Swap nodes in a linked list

Given a linked list and two keys in it, swap nodes for two given keys. Nodes should be swapped by changing links. Swapping data of nodes may be expensive in many situations when data contains many fields.

It may be assumed that all keys in linked list are distinct.

Examples:

Input: 10->15->12->13->20->14, x = 12, y = 20 Output: 10->15->20->13->12->14

Input: 10->15->12->13->20->14, x = 10, y = 20 Output: 20->15->12->13->10->14

x and y may or may not be adjacent. Either x or y may be a head node. Either x or y may be a tail node. x or/and y may not be present in the linked list.

Solution:

1. The idea it to first search x and y in given linked list. If any of them is not present, then return.
2. While searching for x and y, keep track of current and previous pointers.
3. First change next of previous pointers, then change next of current pointers.
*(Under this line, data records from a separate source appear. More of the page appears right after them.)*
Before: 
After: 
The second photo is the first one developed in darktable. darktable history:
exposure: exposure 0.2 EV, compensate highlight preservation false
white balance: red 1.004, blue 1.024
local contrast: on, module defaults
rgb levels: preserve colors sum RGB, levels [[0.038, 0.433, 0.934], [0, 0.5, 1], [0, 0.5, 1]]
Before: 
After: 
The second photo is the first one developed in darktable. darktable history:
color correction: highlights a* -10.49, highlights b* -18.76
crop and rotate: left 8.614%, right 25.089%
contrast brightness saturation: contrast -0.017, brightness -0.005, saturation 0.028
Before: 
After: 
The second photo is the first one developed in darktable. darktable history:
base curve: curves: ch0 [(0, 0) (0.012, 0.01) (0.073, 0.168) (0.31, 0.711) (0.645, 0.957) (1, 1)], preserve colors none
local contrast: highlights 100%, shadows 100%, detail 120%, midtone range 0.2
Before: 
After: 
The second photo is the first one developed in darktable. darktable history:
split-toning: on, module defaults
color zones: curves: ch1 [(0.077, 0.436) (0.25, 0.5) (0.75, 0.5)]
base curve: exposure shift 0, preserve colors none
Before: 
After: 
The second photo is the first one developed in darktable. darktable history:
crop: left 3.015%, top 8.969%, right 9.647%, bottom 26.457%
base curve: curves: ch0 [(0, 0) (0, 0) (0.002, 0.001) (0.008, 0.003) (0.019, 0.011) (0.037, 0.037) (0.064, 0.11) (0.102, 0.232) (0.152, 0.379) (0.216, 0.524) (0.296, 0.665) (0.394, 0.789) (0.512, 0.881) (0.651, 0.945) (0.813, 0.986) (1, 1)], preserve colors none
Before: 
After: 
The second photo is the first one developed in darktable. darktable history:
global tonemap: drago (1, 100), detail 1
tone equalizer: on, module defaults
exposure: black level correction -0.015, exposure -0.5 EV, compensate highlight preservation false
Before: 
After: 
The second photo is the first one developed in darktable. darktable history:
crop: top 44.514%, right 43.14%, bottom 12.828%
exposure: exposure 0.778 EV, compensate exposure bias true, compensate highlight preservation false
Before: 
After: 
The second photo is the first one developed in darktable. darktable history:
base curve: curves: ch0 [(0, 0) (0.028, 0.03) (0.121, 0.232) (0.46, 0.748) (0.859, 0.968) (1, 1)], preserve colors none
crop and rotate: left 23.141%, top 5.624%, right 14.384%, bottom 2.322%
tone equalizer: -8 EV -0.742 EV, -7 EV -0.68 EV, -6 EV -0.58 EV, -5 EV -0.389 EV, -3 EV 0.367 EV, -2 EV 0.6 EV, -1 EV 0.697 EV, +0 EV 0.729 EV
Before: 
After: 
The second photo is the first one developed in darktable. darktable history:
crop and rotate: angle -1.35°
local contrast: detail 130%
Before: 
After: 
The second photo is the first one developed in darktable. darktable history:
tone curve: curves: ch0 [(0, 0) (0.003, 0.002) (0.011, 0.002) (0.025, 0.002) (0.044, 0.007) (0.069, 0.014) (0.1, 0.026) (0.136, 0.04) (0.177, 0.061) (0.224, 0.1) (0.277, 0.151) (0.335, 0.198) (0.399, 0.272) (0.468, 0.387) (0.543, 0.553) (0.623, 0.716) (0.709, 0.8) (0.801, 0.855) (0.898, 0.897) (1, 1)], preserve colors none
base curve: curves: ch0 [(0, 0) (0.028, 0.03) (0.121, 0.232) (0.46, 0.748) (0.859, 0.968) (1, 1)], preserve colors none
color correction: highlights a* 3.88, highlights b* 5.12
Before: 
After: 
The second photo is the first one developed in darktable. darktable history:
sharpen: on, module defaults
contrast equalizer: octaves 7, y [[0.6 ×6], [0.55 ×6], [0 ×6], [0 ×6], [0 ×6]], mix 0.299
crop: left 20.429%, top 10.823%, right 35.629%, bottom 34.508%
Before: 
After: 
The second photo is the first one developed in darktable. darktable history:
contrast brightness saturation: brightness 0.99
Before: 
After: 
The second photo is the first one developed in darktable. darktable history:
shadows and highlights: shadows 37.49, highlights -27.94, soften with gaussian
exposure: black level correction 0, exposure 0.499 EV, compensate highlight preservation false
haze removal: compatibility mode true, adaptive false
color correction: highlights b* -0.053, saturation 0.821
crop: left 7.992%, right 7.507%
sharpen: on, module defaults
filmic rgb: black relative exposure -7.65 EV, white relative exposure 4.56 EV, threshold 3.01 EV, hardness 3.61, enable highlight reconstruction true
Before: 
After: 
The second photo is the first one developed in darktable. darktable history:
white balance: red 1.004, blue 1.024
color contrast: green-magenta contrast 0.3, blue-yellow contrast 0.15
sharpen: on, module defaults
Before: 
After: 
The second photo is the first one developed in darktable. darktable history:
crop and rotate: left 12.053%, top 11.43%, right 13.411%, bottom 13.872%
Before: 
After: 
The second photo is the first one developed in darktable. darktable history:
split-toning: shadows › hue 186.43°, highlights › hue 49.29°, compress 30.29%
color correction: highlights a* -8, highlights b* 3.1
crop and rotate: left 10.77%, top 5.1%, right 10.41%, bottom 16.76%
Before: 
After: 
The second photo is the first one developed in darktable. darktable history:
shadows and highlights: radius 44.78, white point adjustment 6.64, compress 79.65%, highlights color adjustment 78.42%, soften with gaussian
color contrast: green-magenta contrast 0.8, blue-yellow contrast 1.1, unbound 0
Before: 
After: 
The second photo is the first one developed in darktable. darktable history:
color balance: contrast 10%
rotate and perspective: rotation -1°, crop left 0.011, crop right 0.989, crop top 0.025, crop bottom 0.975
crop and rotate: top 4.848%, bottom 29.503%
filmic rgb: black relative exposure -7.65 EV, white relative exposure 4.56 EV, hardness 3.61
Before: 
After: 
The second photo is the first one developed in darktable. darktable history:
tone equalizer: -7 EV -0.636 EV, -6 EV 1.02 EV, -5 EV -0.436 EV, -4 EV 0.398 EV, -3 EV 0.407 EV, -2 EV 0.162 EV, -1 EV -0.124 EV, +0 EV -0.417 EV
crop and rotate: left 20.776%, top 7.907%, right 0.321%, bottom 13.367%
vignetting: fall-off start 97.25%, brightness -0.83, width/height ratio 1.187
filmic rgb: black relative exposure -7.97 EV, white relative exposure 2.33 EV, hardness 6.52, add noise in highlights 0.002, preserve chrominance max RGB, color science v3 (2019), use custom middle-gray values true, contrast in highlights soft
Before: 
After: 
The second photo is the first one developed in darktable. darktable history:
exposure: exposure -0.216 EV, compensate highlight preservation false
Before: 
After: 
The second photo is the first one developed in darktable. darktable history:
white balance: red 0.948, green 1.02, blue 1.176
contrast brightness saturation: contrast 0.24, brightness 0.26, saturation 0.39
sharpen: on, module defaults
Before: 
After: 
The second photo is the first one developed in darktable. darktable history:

Node * LinkedList::swapNodes(Node *head, int x, int y) {
    // Step 1: find x and y
    Node *xPrev = NULL, *xCur = head;
    while (xCur && xCur->data != x) {
        xPrev = xCur;
        xCur = xCur->next;
    }

    Node *yPrev = NULL, *yCur = head;
    while (yCur && yCur->data != y) {
        yPrev = yCur;
        yCur = yCur->next;
    }

    // Step 2: swap
    if (!xCur || !yCur) return head;

    // If x is not head of linked list
    if (xPrev != NULL) {
        xPrev->next = yCur;
    } else { // Else make y as new head
        head = yCur;
    }

    // If y is not head of linked list
    if (yPrev != NULL) {
        yPrev->next = xCur;
    } else {  // Else make x as new head
        head = xCur;
    }

    // Swap next pointers
    struct Node *temp = yCur->next;
    yCur->next = xCur->next;
    xCur->next = temp;

    return head;
}